2021-03-26lei: add some labels support
"lei q" now displays labels in JSON output, "lei mark" can add or remove labels for any messages. "lei ls-label" is supported, too. Unfortunately, "lei q" won't hande "kw:" or "L:" for external messages, they must be imported, first.
2021-03-26lei_xsearch: wait for kw updates for non-threaded case, too
We'll also hoist wait_startq out of the per-message loops since it's not worth having to check every single message when filling in smsg info is reasonably fast, anyways.
2021-03-24lei: clean up pkt_op consumer on exception, too
We need to consistently ensure pkt_op_c doesn't lead to a long-lived circular reference if an exception is thrown in pre_augment. Maybe the API could be better, but this fixes an FD leak when attempting to --augment a FIFO. Followup-to: b9524082ba39e665 ("lei_xsearch: cleanup {pkt_op_p} on exceptions")
2021-03-24lei: hide *_atfork_child from command-line
Otherwise we could get non-sensical results if somebody tries running "lei atfork_child" from the command-line.
2021-03-21lei q: fix warning on remote imports
This will let us tie keywords from remote externals to those which only exist in local externals.
2021-03-21lei q: trim JSON output
Stop showing `docid' since it's not useful with shards. `bytes' and `lines' are probably noise, but maybe could be visible in some "fuller" view. v2: t/lei_xsearch: fix warnings from {docid} removal
2021-03-21lei q: support vmd for external-only messages
"lei q" now preserves changes per-message keywords across invocations when it's --output (Maildir or mbox) is reused (with or without --augment). In the future, these changes will be monitored via inotify, EVFILT_VNODE or IMAP IDLE, too. Unfortunately, this currently prevents "lei import" from ever importing a message that's in an external. That will be fixed in a future change.
2021-03-21lei: All Local Externals: bare git dir for alternates
This will be used for keyword (and label) storage for externals. We'll be using this to ensure we don't redundantly auto-import messages into lei/store if they're already in a local external (they can still be imported explicitly via "lei import").
2021-03-19lei: disallow "\n" in local externals paths
git 2.11 and earlier could not handle git directories with newlines in them, nor does libgit2 support them. Followup-to: d87dd0e679587043 ("config: reject `\n' in `inboxdir'")
2021-03-15lei q: do not import unnecessarily from externals
We only want to auto import messages that are exclusively in remote externals. Messages in local externals are not auto-imported to save space and reduce wear on storage device.
2021-03-05lei q: one -t shouldn't set `flagged' on external mail
We only want to set `flagged' if a user requests it via a two '-t' switches. Fixes: 232f8e376fe2856c ("lei q: -tt marks direct hits as flagged")
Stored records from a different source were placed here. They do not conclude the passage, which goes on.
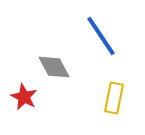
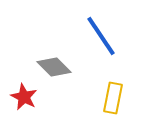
gray diamond: rotated 16 degrees counterclockwise
yellow rectangle: moved 1 px left
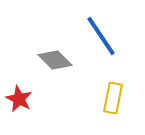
gray diamond: moved 1 px right, 7 px up
red star: moved 5 px left, 2 px down
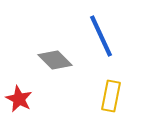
blue line: rotated 9 degrees clockwise
yellow rectangle: moved 2 px left, 2 px up
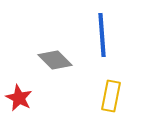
blue line: moved 1 px right, 1 px up; rotated 21 degrees clockwise
red star: moved 1 px up
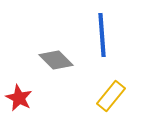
gray diamond: moved 1 px right
yellow rectangle: rotated 28 degrees clockwise
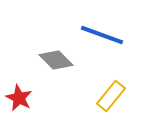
blue line: rotated 66 degrees counterclockwise
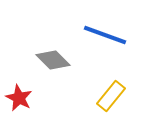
blue line: moved 3 px right
gray diamond: moved 3 px left
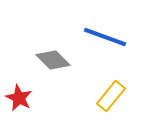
blue line: moved 2 px down
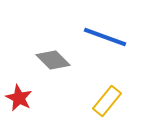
yellow rectangle: moved 4 px left, 5 px down
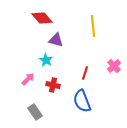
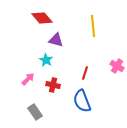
pink cross: moved 3 px right; rotated 16 degrees counterclockwise
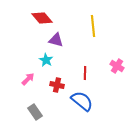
red line: rotated 16 degrees counterclockwise
red cross: moved 4 px right
blue semicircle: rotated 150 degrees clockwise
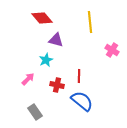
yellow line: moved 3 px left, 4 px up
cyan star: rotated 16 degrees clockwise
pink cross: moved 5 px left, 16 px up
red line: moved 6 px left, 3 px down
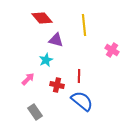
yellow line: moved 6 px left, 3 px down
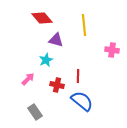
pink cross: rotated 24 degrees counterclockwise
red line: moved 1 px left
2021-03-05search: use "z:" instead of "bytes:" prefix
So far, searching by size has never been publicly documented, and IMHO, of questionable utility. In any case, "z:" is what mairix(1) uses, so it may be familiar to existing mairix users (I've never used this prefix myself). So far, this prefix is only used internally in tests and in auto-translated queries from IMAP; thus this incompatible change is unlikely to affect anyone.
2021-03-04lei_xsearch: cleanup {pkt_op_p} on exceptions
We must ensure pkt_op_p doesn't live beyond the scope of ->do_query in the top-level lei-daemon, otherwise it can leave a stray socket hanging around in case of exceptions.
2021-03-04lei q: import flags when clobbering/augmenting Maildirs
This will eventually be supported for other mail stores, but Maildir is the easiest to test and support, here. This lets us avoid a situation where flag changes get lost between search results.